▶ Records from a collection
————
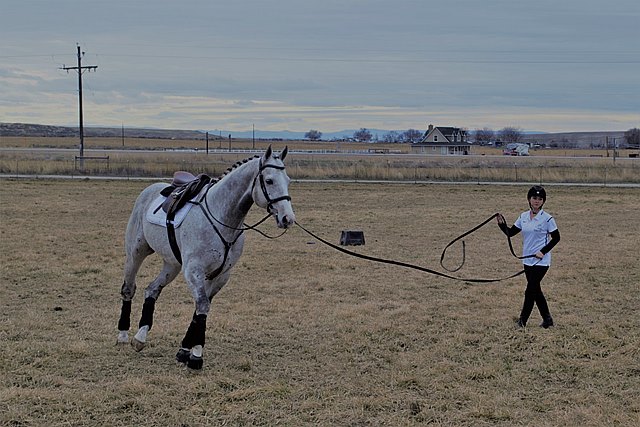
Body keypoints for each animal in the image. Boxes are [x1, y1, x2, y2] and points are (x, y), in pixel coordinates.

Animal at [115, 145, 296, 370]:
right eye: (269, 180)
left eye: (288, 180)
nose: (288, 219)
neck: (222, 218)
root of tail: (151, 189)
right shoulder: (194, 271)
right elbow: (202, 305)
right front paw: (196, 356)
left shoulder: (221, 274)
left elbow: (202, 308)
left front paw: (185, 350)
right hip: (136, 253)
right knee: (129, 288)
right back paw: (123, 334)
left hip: (172, 265)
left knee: (152, 289)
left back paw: (140, 336)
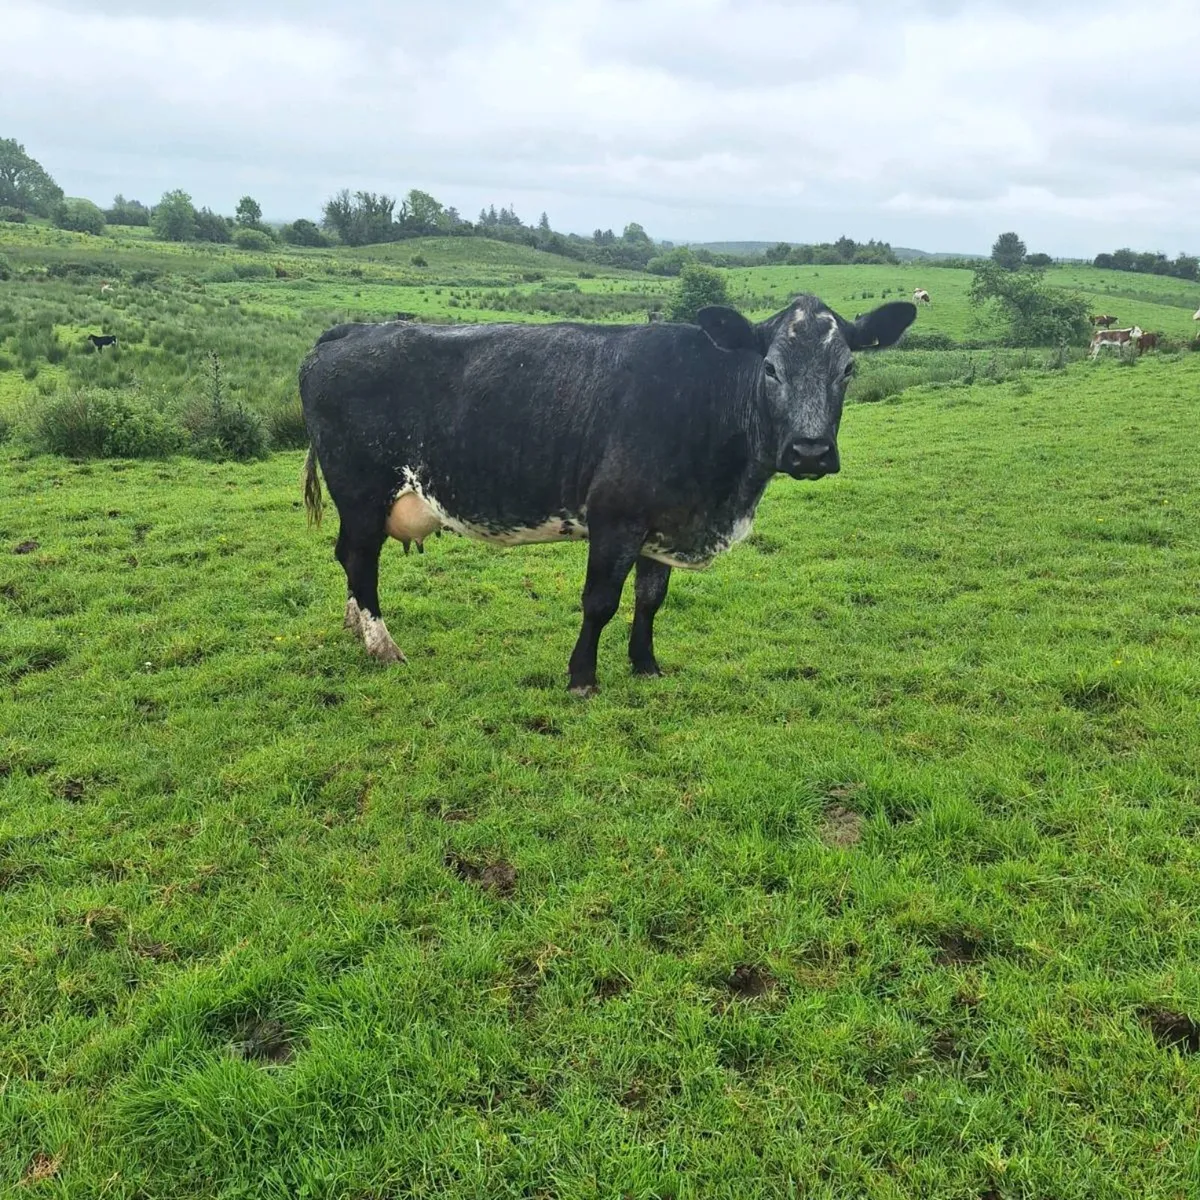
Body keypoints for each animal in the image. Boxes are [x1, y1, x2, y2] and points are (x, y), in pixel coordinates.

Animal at [298, 295, 918, 694]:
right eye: (769, 368)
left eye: (848, 368)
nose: (810, 451)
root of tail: (348, 331)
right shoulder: (615, 517)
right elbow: (600, 601)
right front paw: (582, 677)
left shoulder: (662, 522)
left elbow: (650, 599)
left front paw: (645, 665)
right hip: (362, 491)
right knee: (360, 560)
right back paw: (382, 646)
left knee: (347, 557)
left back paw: (356, 628)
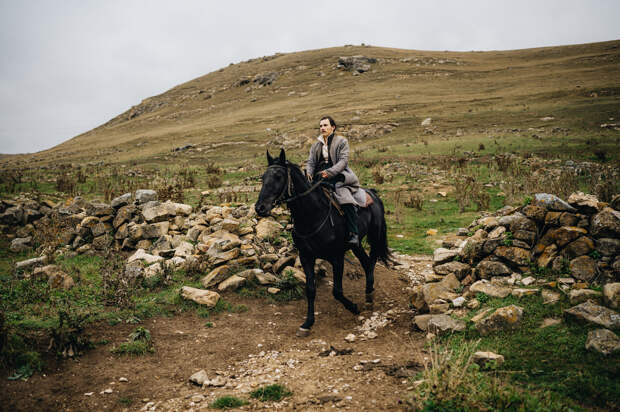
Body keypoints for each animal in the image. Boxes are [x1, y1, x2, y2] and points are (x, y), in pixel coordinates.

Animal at [253, 150, 390, 336]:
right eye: (263, 177)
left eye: (279, 176)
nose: (260, 208)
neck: (313, 215)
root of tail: (374, 194)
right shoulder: (306, 257)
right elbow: (310, 290)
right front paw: (307, 323)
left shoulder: (337, 258)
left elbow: (337, 291)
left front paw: (353, 307)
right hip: (355, 245)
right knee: (366, 262)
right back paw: (368, 295)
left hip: (375, 236)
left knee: (372, 261)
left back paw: (368, 295)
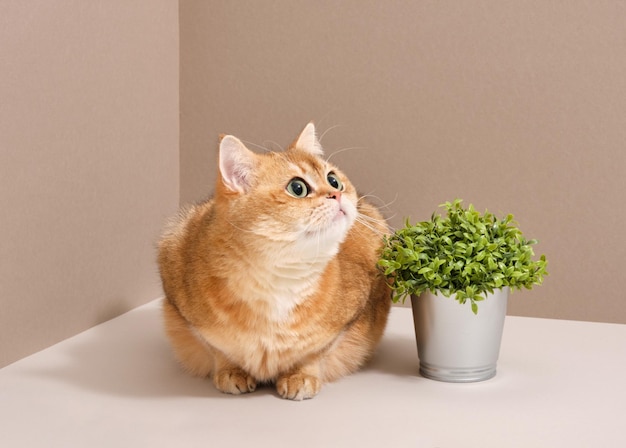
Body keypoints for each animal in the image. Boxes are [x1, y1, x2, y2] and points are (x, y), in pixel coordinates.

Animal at [158, 122, 388, 400]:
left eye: (333, 179)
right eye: (297, 188)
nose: (337, 194)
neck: (279, 280)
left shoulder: (350, 318)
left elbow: (315, 353)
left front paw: (300, 375)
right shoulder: (182, 306)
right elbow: (218, 350)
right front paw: (231, 370)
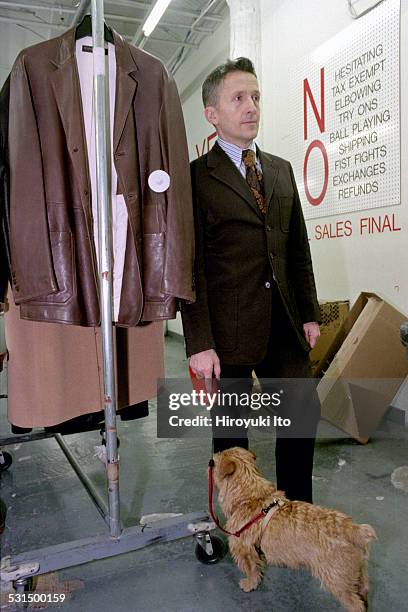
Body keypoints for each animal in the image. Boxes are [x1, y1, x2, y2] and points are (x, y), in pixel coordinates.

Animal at [214, 444, 376, 612]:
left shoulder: (245, 551)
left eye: (213, 463)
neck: (250, 497)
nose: (208, 462)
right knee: (363, 594)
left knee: (355, 604)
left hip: (337, 580)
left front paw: (249, 584)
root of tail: (354, 529)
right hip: (358, 575)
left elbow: (251, 570)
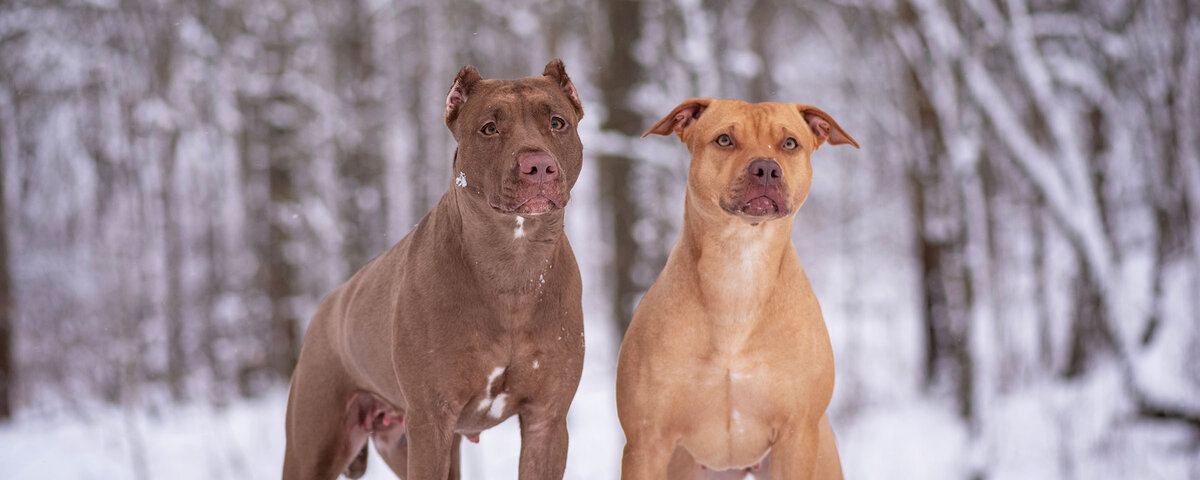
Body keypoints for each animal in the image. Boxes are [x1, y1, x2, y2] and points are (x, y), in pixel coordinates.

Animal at [277, 60, 585, 480]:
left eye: (557, 122)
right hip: (314, 444)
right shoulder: (431, 421)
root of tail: (329, 304)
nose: (538, 165)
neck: (514, 268)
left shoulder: (546, 421)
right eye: (489, 128)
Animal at [614, 98, 859, 480]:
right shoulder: (646, 443)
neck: (739, 266)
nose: (766, 169)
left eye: (790, 143)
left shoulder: (797, 434)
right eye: (725, 140)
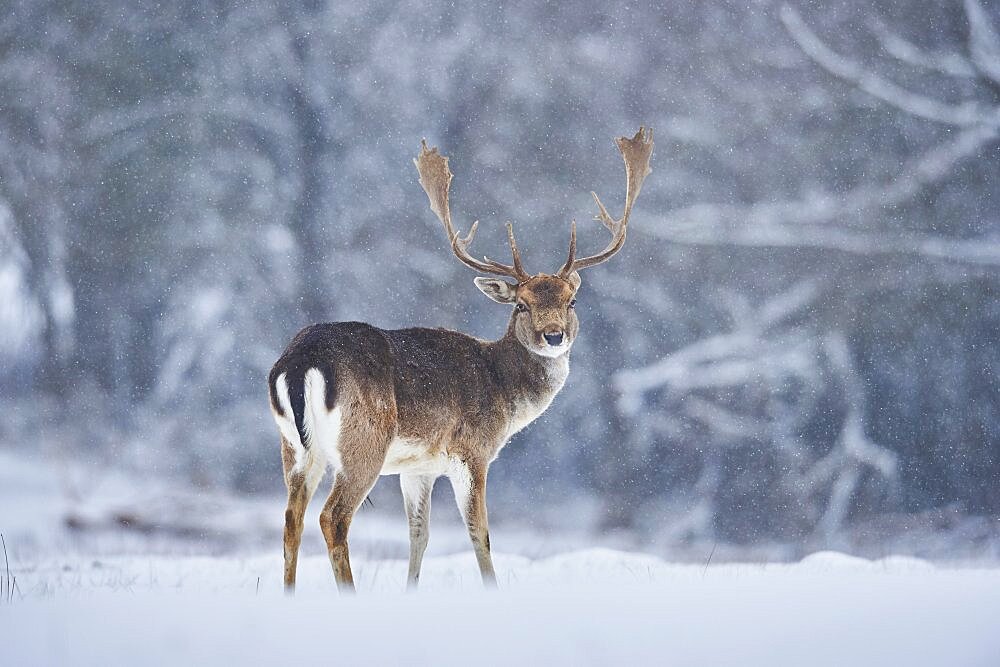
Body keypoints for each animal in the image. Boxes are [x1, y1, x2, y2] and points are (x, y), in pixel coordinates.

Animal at [270, 128, 652, 592]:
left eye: (571, 300)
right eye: (521, 305)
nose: (553, 335)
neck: (503, 390)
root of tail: (298, 363)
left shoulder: (417, 467)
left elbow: (419, 535)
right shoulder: (471, 451)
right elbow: (479, 533)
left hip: (294, 448)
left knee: (291, 519)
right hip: (363, 441)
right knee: (333, 517)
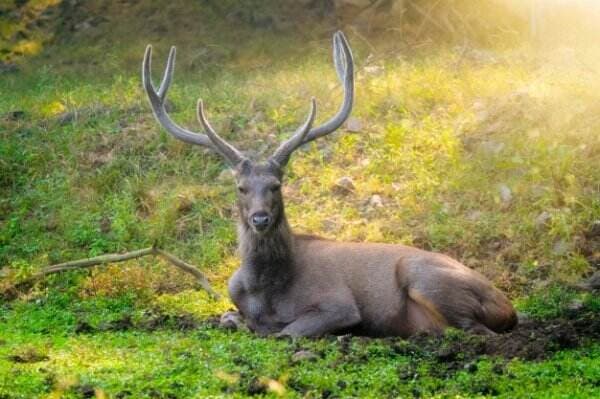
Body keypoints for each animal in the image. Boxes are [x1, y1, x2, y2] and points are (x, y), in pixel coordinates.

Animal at [143, 31, 516, 340]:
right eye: (241, 187)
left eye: (277, 185)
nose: (260, 219)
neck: (266, 291)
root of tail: (509, 307)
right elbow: (230, 319)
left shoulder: (339, 304)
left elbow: (286, 331)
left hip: (425, 277)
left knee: (477, 331)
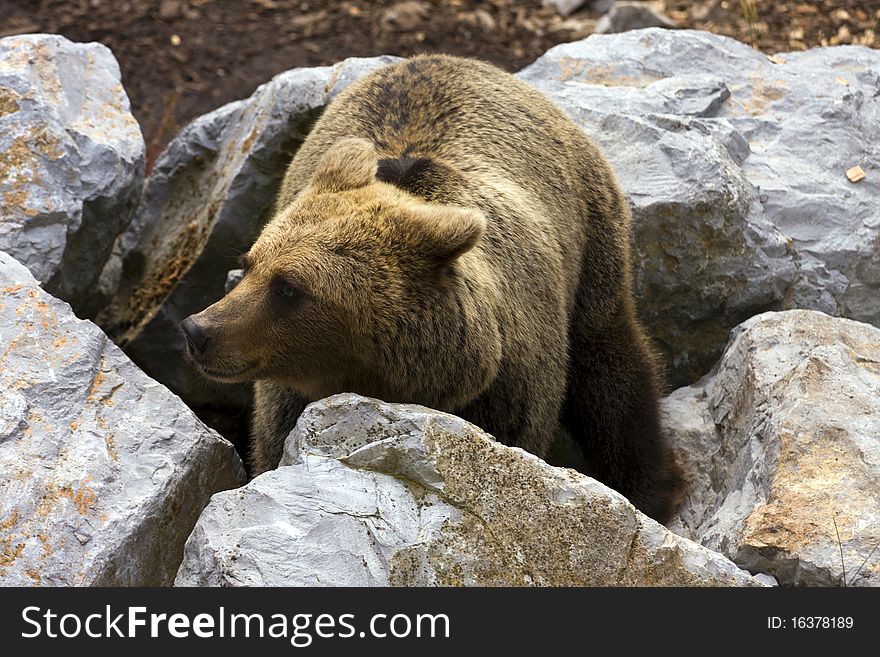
————
▶ What you have to do
Working from the line with "right eye: (725, 140)" down through the last line of the records, give every line again exactly, but no pictures.

▶ Output of the exercise
right eye: (725, 140)
Body keypoints for each animal in the image. Boxes are [x1, y1, x2, y2] and points are (x, y), in pixel coordinates.

Animal at [270, 128, 652, 592]:
left eye: (571, 300)
right eye: (521, 305)
nose: (553, 335)
neck: (503, 390)
root of tail: (298, 363)
left shoulder: (417, 467)
left elbow: (419, 535)
right shoulder: (471, 451)
right elbow: (479, 533)
left hip: (294, 448)
left knee: (291, 519)
right hip: (363, 441)
right knee: (333, 517)
Body keypoints for each animal in the image. Boxes are [x1, y1, x2, y2] and points are (x, y), in pixel coordinates.

Animal at [143, 31, 516, 340]:
right eye: (241, 187)
left eye: (277, 185)
nose: (260, 219)
neck: (266, 291)
root of tail: (509, 307)
right elbow: (230, 319)
left shoulder: (339, 304)
left elbow: (286, 331)
left hip: (425, 277)
left knee: (477, 331)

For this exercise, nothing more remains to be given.